There is finally the abundance of cheap resources. Why save on storage when disk prices keep falling? Why save on RAM when adding more costs just a few dozen euros? Why save on computing power when it’s available on demand? Yes, keeping things simple requires time from skilled people — who are rare and expensive resources.
The custom doesn’t disappear — it just moves
When my successors replaced my system with the CTFd software in the name of standardization, the non-standard didn’t disappear. It changed location.
Sure, the core of the system became generic software. But everything that completes it — the orchestration, the scripts, the duct tape, the adaptations — became the new custom.
Guess what? That code is often worse: less coherent, more scattered, less thoughtfully designed as a whole. You replace a system conceived as a whole with an accumulation of workaround layers.
This example is common with modern architectures. You don’t eliminate “complexity” — you move it to less visible, less controlled places. Worse, you have to constantly keep up with the “standard” software’s evolution: adapting your customizations, fighting structural changes, praying for the goodwill of others.
The cloud as a lazy solution
As a logical consequence of this trend, the cloud is today the primary lazy solution. Not because it’s useless — it’s legitimate for certain use cases — but because it allows you to mask problems instead of solving them.
Faced with a technical problem, I see two paths.
The first: measure, understand, analyze.
The second: add resources, pile on abstractions, move the problem elsewhere.

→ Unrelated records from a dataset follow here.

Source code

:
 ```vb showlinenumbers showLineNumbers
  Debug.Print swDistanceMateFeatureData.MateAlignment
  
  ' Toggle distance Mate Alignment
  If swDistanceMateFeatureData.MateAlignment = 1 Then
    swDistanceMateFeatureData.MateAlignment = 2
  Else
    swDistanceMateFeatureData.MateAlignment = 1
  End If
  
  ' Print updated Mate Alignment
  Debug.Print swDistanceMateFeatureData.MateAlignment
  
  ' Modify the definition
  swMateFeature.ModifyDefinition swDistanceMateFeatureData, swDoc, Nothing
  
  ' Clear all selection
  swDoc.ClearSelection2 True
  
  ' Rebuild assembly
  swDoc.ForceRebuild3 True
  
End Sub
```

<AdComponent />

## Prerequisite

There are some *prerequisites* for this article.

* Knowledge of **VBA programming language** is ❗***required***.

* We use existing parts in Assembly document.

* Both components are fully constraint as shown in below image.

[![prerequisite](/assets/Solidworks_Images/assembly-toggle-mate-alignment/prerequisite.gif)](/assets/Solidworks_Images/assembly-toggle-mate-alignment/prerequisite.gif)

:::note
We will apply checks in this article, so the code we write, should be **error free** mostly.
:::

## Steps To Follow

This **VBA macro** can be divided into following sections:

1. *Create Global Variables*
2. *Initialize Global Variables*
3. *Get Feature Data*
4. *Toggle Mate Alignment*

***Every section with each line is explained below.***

Why has this second path become the norm?
Adding machines is often easier than understanding a program.
It seems to me that the laziness lies here. Not in choosing simple hosting or a lightweight architecture, but in the unwillingness to understand how the whole thing works and what is happening inside the system.
Minimalism is not the absence of complexity
Some systems are complex, and that’s perfectly fine. Google’s search engine, Criteo’s real-time ad auctions: these are surgical systems where every component is justified, sometimes multiple times over.
That is exactly what minimalism in engineering means: keeping only the complexity that is indispensable.
Complexity is not a problem. Unnecessary complexity is.
A company just starting out, with a few thousand users and a team of five developers, does not face the same constraints as Netflix. Yet many deploy the same architectures.
AI makes this problem even more urgent
Today, artificial intelligence tools can produce code and architectures at an unprecedented pace. An entire system can be generated in a matter of hours. As a result, producing complexity has never been easier.
In this context, the skill is shifting. It is no longer knowing how to code — it becomes knowing how to contain the complexity that gets produced. It is about forcing yourself to think, rather than rushing headlong toward the first proposed solution.
Artificial intelligence is a formidable tool for quickly pivoting toward alternative solutions or for exploring different approaches. But you still need the perspective required to choose the right one.
Machines are learning to produce complexity. Engineers must learn to contain it.
The role of the engineer
An engineer is not just a code producer. Their role is to understand systems, master resources and costs, and eliminate unnecessary complexity.
A good engineer often does less. A well-designed system looks almost too simple, and that is often why it goes unrecognized: success erases the perception of difficulty.
Today, the rarest skill in software is not writing code — it’s knowing how to avoid writing it.
Simplicity is a discipline
I don’t confuse simplicity with an absence of technology. Let’s say it is the result of demanding engineering work. This demanding work requires measurement, observation, reflection, and sometimes resisting the social pressure that pushes toward complexity.
In a world where people and machines alike can generate complex systems, the engineer’s responsibility is to keep those systems understandable.
Simplicity is not amateurism. It is what engineering produces when it matures.